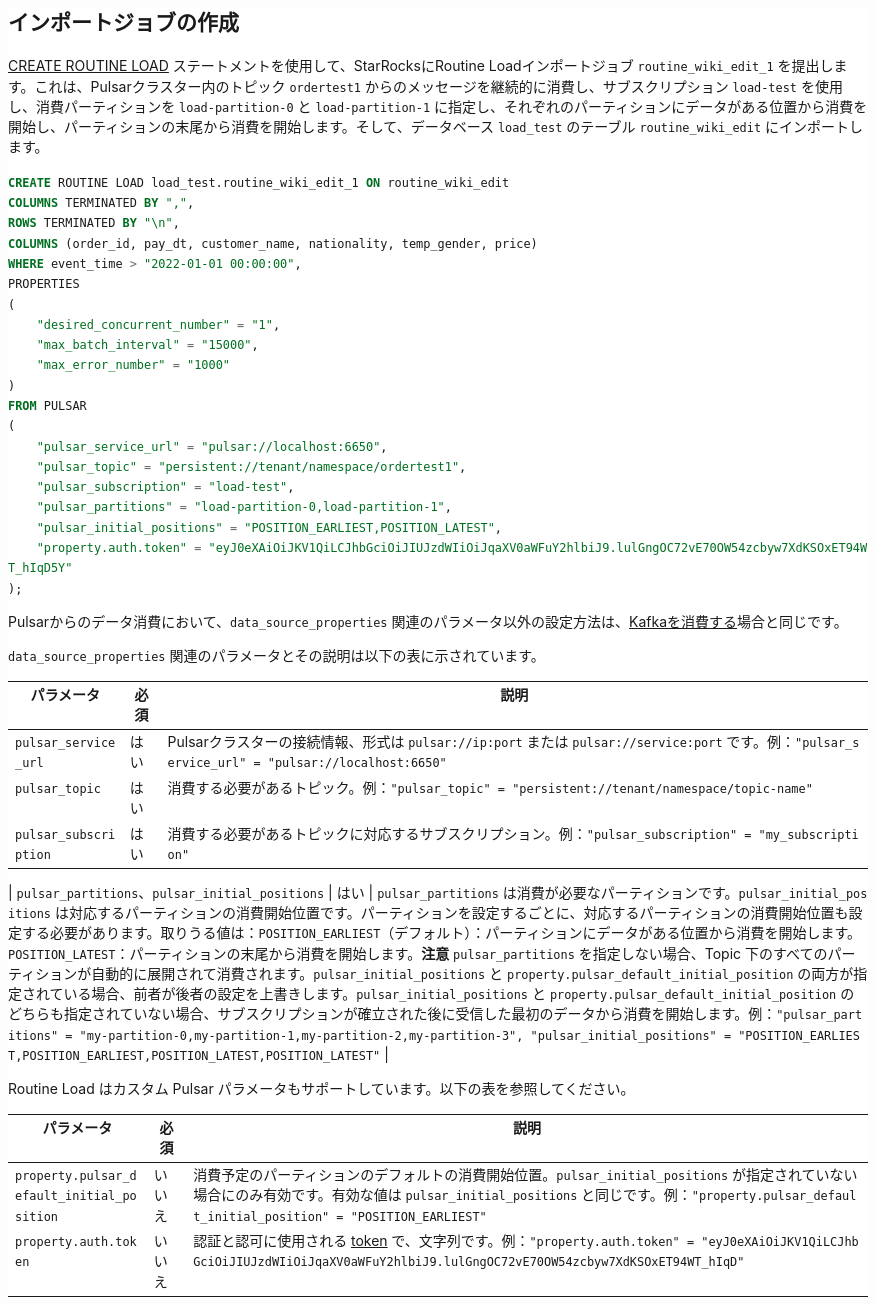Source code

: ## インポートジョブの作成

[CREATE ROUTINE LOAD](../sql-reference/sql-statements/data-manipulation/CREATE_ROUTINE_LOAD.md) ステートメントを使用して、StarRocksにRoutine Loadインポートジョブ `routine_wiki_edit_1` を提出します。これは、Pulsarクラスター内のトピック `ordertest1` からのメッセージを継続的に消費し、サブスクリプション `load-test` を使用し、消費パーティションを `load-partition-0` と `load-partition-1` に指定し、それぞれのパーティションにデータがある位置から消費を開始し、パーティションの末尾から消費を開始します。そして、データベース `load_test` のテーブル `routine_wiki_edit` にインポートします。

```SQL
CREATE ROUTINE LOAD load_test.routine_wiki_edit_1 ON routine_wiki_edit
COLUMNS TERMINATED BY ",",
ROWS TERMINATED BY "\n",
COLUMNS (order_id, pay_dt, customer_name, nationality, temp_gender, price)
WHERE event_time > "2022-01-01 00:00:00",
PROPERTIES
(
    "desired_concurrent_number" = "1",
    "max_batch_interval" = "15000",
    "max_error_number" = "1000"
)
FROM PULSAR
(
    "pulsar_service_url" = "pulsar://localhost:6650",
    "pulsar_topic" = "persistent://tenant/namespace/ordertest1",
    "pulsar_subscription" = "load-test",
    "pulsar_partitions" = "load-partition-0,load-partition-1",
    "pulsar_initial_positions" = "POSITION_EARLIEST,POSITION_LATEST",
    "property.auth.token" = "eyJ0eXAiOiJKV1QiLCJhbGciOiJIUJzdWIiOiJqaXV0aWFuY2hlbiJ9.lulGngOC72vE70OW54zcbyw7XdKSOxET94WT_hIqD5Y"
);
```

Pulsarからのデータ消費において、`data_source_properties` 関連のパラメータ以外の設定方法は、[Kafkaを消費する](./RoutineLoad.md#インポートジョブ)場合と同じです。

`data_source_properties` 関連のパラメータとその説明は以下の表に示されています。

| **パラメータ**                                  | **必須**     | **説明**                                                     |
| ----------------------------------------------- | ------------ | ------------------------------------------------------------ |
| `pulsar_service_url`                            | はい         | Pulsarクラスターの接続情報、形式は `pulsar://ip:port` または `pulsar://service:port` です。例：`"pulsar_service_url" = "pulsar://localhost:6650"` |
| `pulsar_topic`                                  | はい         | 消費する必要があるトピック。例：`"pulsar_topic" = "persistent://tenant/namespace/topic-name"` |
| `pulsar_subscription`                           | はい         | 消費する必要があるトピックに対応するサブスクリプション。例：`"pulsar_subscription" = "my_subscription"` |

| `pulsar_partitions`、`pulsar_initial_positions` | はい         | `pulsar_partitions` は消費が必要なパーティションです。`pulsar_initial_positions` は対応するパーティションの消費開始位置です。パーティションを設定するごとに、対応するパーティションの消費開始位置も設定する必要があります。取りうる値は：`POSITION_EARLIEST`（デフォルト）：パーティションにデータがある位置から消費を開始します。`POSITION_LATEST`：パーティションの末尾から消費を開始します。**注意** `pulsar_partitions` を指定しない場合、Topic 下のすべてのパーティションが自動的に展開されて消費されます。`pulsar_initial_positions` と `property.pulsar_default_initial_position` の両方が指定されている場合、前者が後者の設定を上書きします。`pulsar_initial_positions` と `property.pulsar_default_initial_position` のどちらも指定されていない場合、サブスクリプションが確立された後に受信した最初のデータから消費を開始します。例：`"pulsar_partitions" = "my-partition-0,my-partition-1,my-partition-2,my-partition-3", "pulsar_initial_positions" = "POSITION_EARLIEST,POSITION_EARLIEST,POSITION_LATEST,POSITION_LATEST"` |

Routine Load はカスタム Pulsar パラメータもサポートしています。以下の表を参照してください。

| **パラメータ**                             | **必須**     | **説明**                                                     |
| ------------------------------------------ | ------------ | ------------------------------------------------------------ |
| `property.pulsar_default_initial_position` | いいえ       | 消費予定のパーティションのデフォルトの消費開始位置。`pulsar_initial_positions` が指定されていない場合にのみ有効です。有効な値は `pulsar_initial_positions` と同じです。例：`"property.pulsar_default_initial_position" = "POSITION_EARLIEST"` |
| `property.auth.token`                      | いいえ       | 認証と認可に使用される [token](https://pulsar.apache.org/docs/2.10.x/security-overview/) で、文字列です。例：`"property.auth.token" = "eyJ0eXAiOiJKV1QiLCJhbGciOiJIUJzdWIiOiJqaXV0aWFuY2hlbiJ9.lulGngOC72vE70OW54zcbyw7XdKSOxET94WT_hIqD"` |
+---+
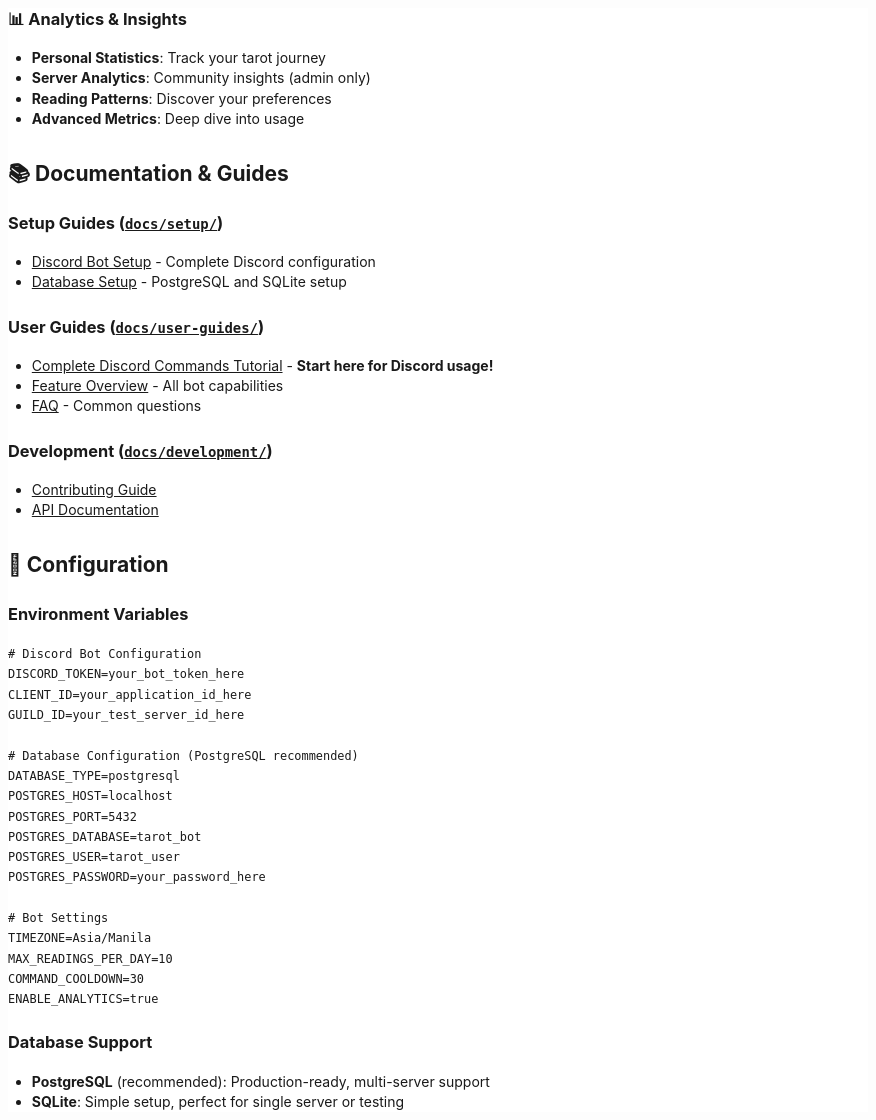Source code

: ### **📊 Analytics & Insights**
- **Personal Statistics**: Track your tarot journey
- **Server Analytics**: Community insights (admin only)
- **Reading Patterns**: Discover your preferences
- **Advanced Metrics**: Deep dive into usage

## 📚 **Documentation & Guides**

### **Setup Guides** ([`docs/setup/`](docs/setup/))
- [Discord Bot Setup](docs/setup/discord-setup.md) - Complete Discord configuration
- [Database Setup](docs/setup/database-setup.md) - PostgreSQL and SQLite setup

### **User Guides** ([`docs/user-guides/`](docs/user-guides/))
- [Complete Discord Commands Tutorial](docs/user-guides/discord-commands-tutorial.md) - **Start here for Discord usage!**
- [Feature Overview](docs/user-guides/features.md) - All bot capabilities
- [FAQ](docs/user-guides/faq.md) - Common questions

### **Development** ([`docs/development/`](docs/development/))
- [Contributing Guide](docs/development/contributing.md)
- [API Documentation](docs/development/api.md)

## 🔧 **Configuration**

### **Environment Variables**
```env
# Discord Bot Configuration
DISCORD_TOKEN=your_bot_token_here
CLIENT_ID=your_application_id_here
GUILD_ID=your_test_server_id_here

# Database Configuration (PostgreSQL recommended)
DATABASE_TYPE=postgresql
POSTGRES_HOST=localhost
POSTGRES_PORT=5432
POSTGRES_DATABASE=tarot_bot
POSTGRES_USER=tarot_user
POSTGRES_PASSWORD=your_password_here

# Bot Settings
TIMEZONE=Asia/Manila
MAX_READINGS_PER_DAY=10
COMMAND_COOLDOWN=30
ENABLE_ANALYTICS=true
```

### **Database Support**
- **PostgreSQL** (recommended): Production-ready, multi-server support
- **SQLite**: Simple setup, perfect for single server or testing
+---+
How to complete this task
Return a copy of every line in the records that includes the string "setup".

Exercise response
### **Setup Guides** ([`docs/setup/`](docs/setup/))
- [Discord Bot Setup](docs/setup/discord-setup.md) - Complete Discord configuration
- [Database Setup](docs/setup/database-setup.md) - PostgreSQL and SQLite setup
- **SQLite**: Simple setup, perfect for single server or testing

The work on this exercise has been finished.